Ces modalités de gouvernance peuvent être organisées de diverses manières, en fonction de la taille de l’entreprise, de son organisation interne, de son statut juridique, ou de son projet d’entreprise.

De telles exigences pourront être satisfaites par exemple, à titre illustratif :

  • la création d’un organe ad hoc inscrit dans les statuts. Peut ainsi être suggérée la mise en place d’un comité rassemblant associés, salariés, dirigeants et/ou toute autre partie prenante de l’entreprise, qui se réunit à intervalle régulier et dont les travaux alimentent les instances statutaires ;
  • et/ou le respect de modalités de consultation, de participation ou d’organisation spécifiques prévues dans les statuts. Peuvent ainsi être suggérées les modalités suivantes : l’organisation de réunions annuelles de l’ensemble des salariés ; la mise en œuvre de dialogues de gestion avec les parties prenantes (usagers, clients, bénéficiaires, fournisseurs, etc.) à l’activité de la société ; l’association des parties prenantes à l’évaluation des prestations d’utilité sociale, ainsi que de leur impact » (Cf. ANNEXE 1 de l’instruction ministérielle du 20 septembre 2016 à destination des instructeurs en vue de la mise en œuvre du dispositif de l’agrément « Entreprise solidaire d’utilité sociale »  / NOR : ECFT1624490J).

2. AGREMENT ESUS

 

 

Une fois qu'on respecte les conditions pour appartenir à l'ESS, on peut demander un agrément Entreprise Solidaire d'Utilité Sociale, dit agrément ESUS.

 

A. ENTREPRISES N'APPARTENANT PAS A LA CATEGORIE « DE PLEIN DROIT ET ESS »

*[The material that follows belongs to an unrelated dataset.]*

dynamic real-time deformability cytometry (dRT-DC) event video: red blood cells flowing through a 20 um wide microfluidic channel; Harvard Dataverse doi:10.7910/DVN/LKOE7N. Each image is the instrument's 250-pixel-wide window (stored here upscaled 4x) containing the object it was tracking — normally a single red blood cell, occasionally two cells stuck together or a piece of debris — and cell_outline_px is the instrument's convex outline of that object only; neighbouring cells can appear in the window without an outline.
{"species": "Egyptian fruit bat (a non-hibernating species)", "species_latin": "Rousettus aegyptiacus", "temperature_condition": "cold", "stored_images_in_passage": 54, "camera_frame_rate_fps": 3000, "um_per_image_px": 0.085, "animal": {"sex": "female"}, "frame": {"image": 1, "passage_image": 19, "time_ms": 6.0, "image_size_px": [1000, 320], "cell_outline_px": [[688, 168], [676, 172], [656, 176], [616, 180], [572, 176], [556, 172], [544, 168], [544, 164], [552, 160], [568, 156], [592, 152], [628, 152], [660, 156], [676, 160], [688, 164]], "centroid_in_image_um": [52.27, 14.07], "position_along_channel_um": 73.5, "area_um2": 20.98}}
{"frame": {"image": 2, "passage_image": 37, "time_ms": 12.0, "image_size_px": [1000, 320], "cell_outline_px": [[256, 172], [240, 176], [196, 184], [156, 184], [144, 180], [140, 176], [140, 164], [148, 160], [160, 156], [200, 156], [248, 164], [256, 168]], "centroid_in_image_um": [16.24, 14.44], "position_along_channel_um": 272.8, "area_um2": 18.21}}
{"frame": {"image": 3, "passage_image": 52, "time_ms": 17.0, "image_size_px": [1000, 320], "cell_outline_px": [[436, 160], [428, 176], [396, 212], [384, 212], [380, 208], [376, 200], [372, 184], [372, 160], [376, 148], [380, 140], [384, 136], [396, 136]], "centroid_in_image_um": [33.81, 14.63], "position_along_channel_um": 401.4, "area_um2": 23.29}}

En principe, selon l’article L.3332-17-1 du Code du travail, pour prétendre à l'agrément « entreprise solidaire d'utilité sociale », l'entreprise doit relever du champ de l’ESS et remplir les conditions cumulatives suivantes :

1° L'entreprise poursuit comme objectif principal la recherche d'une utilité sociale

2° La charge induite par son objectif d'utilité sociale a un impact significatif sur le compte de résultat ou la rentabilité financière de l'entreprise ;

Selon l’article R3332-21-1 du Code du travail, la condition est remplie lorsque l'une ou l'autre des deux conditions suivantes est remplie :

- impact sur le compte de résultat : Les charges d'exploitation liées aux activités participant à la recherche d'une utilité sociale, représentent au moins 66 % de l'ensemble des charges d'exploitation du compte de résultat de l'entreprise au cours des trois derniers exercices clos ;

- rentabilité financière : pas de rémunération des fonds propres ou quasi fonds propres au-delà du seuil du taux moyen de rendement des obligations (qui est de 1,04% au premier semestre 2018) augmenté de 5%. En français, cela veut dire que vous ne devez pas rapporter plus de 6% de rendement aux organismes et aux personnes qui financent la société.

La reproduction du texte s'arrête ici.